In a previous study, iron content was directly quantified by nuclear magnetic resonance spectroscopy and it was reported that the level of redox active iron was increased in carotid atherosclerotic lesions compared with in normal healthy human endothelium, and it was further increased in late AS, inducing oxidative stress and inflammatory responses (103). Notably, Bai et al (104) assessed ApoE^−/− mice with high-fat diet-induced AS and evaluated the expression of ferroptosis-related factors. This previous study reported significant reductions in the mRNA and protein expression levels of SLC7A11, a decrease in endothelial cell and angiogenic markers, such as CD31, and mitochondrial damage in endothelial cells. Moreover, the opposite results were reported in the same model treated with an iron chelator; the expression levels of the pro-angiogenic factor VEGF, and the adhesion molecules ICAM-1 and VCAM-1 were decreased, and the lesion area in AS was reduced, which indicated that ferroptosis may be involved in the progression of AS (104).

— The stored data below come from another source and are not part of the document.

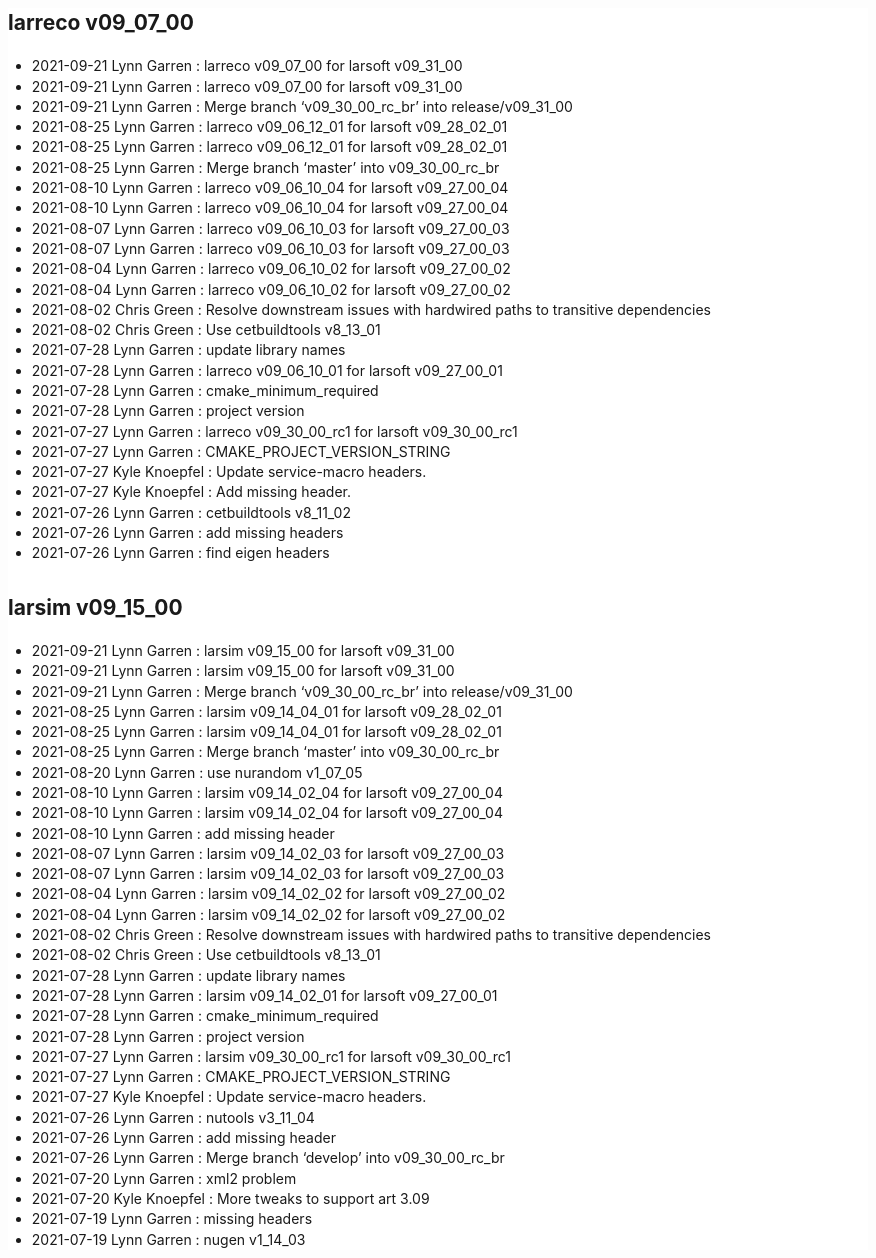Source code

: larreco v09_07_00
------------------------------------------

-   2021-09-21 Lynn Garren : larreco v09_07_00 for larsoft v09_31_00
-   2021-09-21 Lynn Garren : larreco v09_07_00 for larsoft v09_31_00
-   2021-09-21 Lynn Garren : Merge branch ‘v09_30_00_rc_br’ into release/v09_31_00
-   2021-08-25 Lynn Garren : larreco v09_06_12_01 for larsoft v09_28_02_01
-   2021-08-25 Lynn Garren : larreco v09_06_12_01 for larsoft v09_28_02_01
-   2021-08-25 Lynn Garren : Merge branch ‘master’ into v09_30_00_rc_br
-   2021-08-10 Lynn Garren : larreco v09_06_10_04 for larsoft v09_27_00_04
-   2021-08-10 Lynn Garren : larreco v09_06_10_04 for larsoft v09_27_00_04
-   2021-08-07 Lynn Garren : larreco v09_06_10_03 for larsoft v09_27_00_03
-   2021-08-07 Lynn Garren : larreco v09_06_10_03 for larsoft v09_27_00_03
-   2021-08-04 Lynn Garren : larreco v09_06_10_02 for larsoft v09_27_00_02
-   2021-08-04 Lynn Garren : larreco v09_06_10_02 for larsoft v09_27_00_02
-   2021-08-02 Chris Green : Resolve downstream issues with hardwired paths to transitive dependencies
-   2021-08-02 Chris Green : Use cetbuildtools v8_13_01
-   2021-07-28 Lynn Garren : update library names
-   2021-07-28 Lynn Garren : larreco v09_06_10_01 for larsoft v09_27_00_01
-   2021-07-28 Lynn Garren : cmake_minimum_required
-   2021-07-28 Lynn Garren : project version
-   2021-07-27 Lynn Garren : larreco v09_30_00_rc1 for larsoft v09_30_00_rc1
-   2021-07-27 Lynn Garren : CMAKE_PROJECT_VERSION_STRING
-   2021-07-27 Kyle Knoepfel : Update service-macro headers.
-   2021-07-27 Kyle Knoepfel : Add missing header.
-   2021-07-26 Lynn Garren : cetbuildtools v8_11_02
-   2021-07-26 Lynn Garren : add missing headers
-   2021-07-26 Lynn Garren : find eigen headers

larsim v09_15_00
----------------------------------------

-   2021-09-21 Lynn Garren : larsim v09_15_00 for larsoft v09_31_00
-   2021-09-21 Lynn Garren : larsim v09_15_00 for larsoft v09_31_00
-   2021-09-21 Lynn Garren : Merge branch ‘v09_30_00_rc_br’ into release/v09_31_00
-   2021-08-25 Lynn Garren : larsim v09_14_04_01 for larsoft v09_28_02_01
-   2021-08-25 Lynn Garren : larsim v09_14_04_01 for larsoft v09_28_02_01
-   2021-08-25 Lynn Garren : Merge branch ‘master’ into v09_30_00_rc_br
-   2021-08-20 Lynn Garren : use nurandom v1_07_05
-   2021-08-10 Lynn Garren : larsim v09_14_02_04 for larsoft v09_27_00_04
-   2021-08-10 Lynn Garren : larsim v09_14_02_04 for larsoft v09_27_00_04
-   2021-08-10 Lynn Garren : add missing header
-   2021-08-07 Lynn Garren : larsim v09_14_02_03 for larsoft v09_27_00_03
-   2021-08-07 Lynn Garren : larsim v09_14_02_03 for larsoft v09_27_00_03
-   2021-08-04 Lynn Garren : larsim v09_14_02_02 for larsoft v09_27_00_02
-   2021-08-04 Lynn Garren : larsim v09_14_02_02 for larsoft v09_27_00_02
-   2021-08-02 Chris Green : Resolve downstream issues with hardwired paths to transitive dependencies
-   2021-08-02 Chris Green : Use cetbuildtools v8_13_01
-   2021-07-28 Lynn Garren : update library names
-   2021-07-28 Lynn Garren : larsim v09_14_02_01 for larsoft v09_27_00_01
-   2021-07-28 Lynn Garren : cmake_minimum_required
-   2021-07-28 Lynn Garren : project version
-   2021-07-27 Lynn Garren : larsim v09_30_00_rc1 for larsoft v09_30_00_rc1
-   2021-07-27 Lynn Garren : CMAKE_PROJECT_VERSION_STRING
-   2021-07-27 Kyle Knoepfel : Update service-macro headers.
-   2021-07-26 Lynn Garren : nutools v3_11_04
-   2021-07-26 Lynn Garren : add missing header
-   2021-07-26 Lynn Garren : Merge branch ‘develop’ into v09_30_00_rc_br
-   2021-07-20 Lynn Garren : xml2 problem
-   2021-07-20 Kyle Knoepfel : More tweaks to support art 3.09
-   2021-07-19 Lynn Garren : missing headers
-   2021-07-19 Lynn Garren : nugen v1_14_03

Processes, such as lipid oxidation, inflammatory reactions and iron accumulation, can occur during the pathogenesis of AS. Currently, the applied targets of ferroptosis inhibitors focus on the imbalance of lipid peroxidation and ferrous ions. Iron chelators, antioxidants and free radical scavengers reduce the ferroptosis of endothelial cells by reducing the lipid peroxidation of the plaques in the AS. In vitro, vascular endothelial cells treated with ox-LDL have ferroptotic properties and the use of ferroptotic inhibitors can interfere with this process (Table I).